Gruesome tales of BOV

1 Aug 2023

Kathy and Stella (best friends since school) present a murder podcast, recorded in Kathy's mum's garage.

The cast arrive here next month to blast off our autumn season with some killer songs and homicidal hits. 

To make them feel at home, we’ve been trawling the murky depths of our archives to see what gruesome tales of suspicious deaths lurk beneath our mild-mannered exterior... 

Here are the Top 5 Kathy and Stella would love!

1769

Man thrown from gallery into pit - allegedly due to overcrowding - but maybe not.... 

He was carried into the green room and treated, then (bizarrely) felt well enough to return and watch the rest of play. Sadly, he died a few days afterwards – probably from internal injuries sustained in the fall.

Earliest drawing of the theatre c1805. Image courtesy of Bristol Archives

1809

Lawyer Henry Smith and businessman Richard Priest had an argument outside the Theatre Royal in 1809, resulting in a duel (fought with pistols) in which Priest died. Now facing a murder charge and with a reward on his head, Smith fled, ending up fighting in the Duke of Wellington’s army. 

The Rivals At Bristol Old Vic Theatre Photo By Mark Douet

1840

Cornelius Bryan, organist of St. Mary Redcliff church, fell through an open trapdoor during rehearsal on stage. He injured his spine and died the next day.

Touching the Void, 2019

mid-19th century

Richard Smith a Bristol surgeon and theatre-lover. Around the mid-19th century he created a scrapbook of the playbills he’d been collecting since the late 1700s. It is thanks to Richard that we know as much as we do about the early theatre.

Study material ▸
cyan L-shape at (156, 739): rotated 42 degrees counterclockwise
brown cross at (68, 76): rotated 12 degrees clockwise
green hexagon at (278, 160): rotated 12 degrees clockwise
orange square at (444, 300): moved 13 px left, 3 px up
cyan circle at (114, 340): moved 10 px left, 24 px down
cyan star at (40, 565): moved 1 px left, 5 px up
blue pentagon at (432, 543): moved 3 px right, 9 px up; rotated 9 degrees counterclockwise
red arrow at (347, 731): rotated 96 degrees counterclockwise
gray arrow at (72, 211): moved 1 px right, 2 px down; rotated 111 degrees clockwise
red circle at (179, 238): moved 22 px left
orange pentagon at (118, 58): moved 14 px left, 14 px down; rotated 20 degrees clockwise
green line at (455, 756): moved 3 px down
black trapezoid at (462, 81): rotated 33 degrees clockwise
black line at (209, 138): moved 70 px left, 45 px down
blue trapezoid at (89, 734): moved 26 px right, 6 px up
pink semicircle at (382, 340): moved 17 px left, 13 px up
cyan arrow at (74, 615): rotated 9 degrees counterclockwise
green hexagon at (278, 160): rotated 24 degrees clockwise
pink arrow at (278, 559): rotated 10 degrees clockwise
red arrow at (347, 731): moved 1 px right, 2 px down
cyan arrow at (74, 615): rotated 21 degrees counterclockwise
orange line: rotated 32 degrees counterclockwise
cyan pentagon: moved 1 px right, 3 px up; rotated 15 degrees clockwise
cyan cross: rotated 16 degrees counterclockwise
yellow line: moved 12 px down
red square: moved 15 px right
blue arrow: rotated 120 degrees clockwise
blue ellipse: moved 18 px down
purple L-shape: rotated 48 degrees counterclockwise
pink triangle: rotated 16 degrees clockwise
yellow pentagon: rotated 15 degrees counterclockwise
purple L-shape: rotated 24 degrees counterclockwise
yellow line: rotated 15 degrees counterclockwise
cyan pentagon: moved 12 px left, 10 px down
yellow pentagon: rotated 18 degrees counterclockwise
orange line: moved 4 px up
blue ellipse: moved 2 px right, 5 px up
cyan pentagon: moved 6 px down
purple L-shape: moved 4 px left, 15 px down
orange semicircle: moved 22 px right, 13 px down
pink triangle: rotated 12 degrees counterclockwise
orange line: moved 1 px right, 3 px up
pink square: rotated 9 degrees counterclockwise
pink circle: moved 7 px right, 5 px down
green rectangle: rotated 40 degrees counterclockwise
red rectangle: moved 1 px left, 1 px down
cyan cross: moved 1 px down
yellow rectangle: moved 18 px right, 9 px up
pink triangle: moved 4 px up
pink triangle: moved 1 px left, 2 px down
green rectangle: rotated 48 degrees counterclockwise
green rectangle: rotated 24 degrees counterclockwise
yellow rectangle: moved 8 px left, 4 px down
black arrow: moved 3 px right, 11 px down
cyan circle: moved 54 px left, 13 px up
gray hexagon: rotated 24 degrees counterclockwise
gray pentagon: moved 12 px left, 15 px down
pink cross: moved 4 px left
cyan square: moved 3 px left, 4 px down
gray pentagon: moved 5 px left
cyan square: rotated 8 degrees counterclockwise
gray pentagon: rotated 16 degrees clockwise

Instructions ▸
a) Answer these questions from the Bristol Old Vic text:
(i) Where is the murder podcast recorded?
(ii) What weapons were used in the 1809 duel?
(iii) Cornelius Bryan was the organist of which church?
b) Reproduce the Bristol Old Vic text between "To make them" and "our mild-mannered exterior...", inclusive.
c) Write the next part of the Bristol Old Vic text, beginning after its last sentence.
These rows are not needed.

Your written answers ▸
a)
(i) In Kathy's mum's garage
(ii) Pistols
(iii) St. Mary Redcliff church

b)
To make them feel at home, we’ve been trawling the murky depths of our archives to see what gruesome tales of suspicious deaths lurk beneath our mild-mannered exterior...

c)
BUT… He was also the surgeon who dissected convicted murderer John Horwood’s body after his execution. Smith had part of Horwood’s skin tanned to bind a book covering the murder, trial and execution of Horwood. The “skin book” is currently on display in M Shed (bleugh!)

1950s

Early 1950s, a scenic painter was hand-winching a paint frame into position when the metal handle breaks and hits him in the head – he was killed instantly.

Interview with our previous scenic artist Jane in the 2000s:
“There's a ghost in my paint shop, of a dead scene painter, who appears from time to time.” We think he was killed by the old paint frame round about the turn of the last century...”

Have you seen this apparition? Oh yes he sometimes, he comes and stands next to me --- doesn't pick up a bloody paint brush, he's just there.”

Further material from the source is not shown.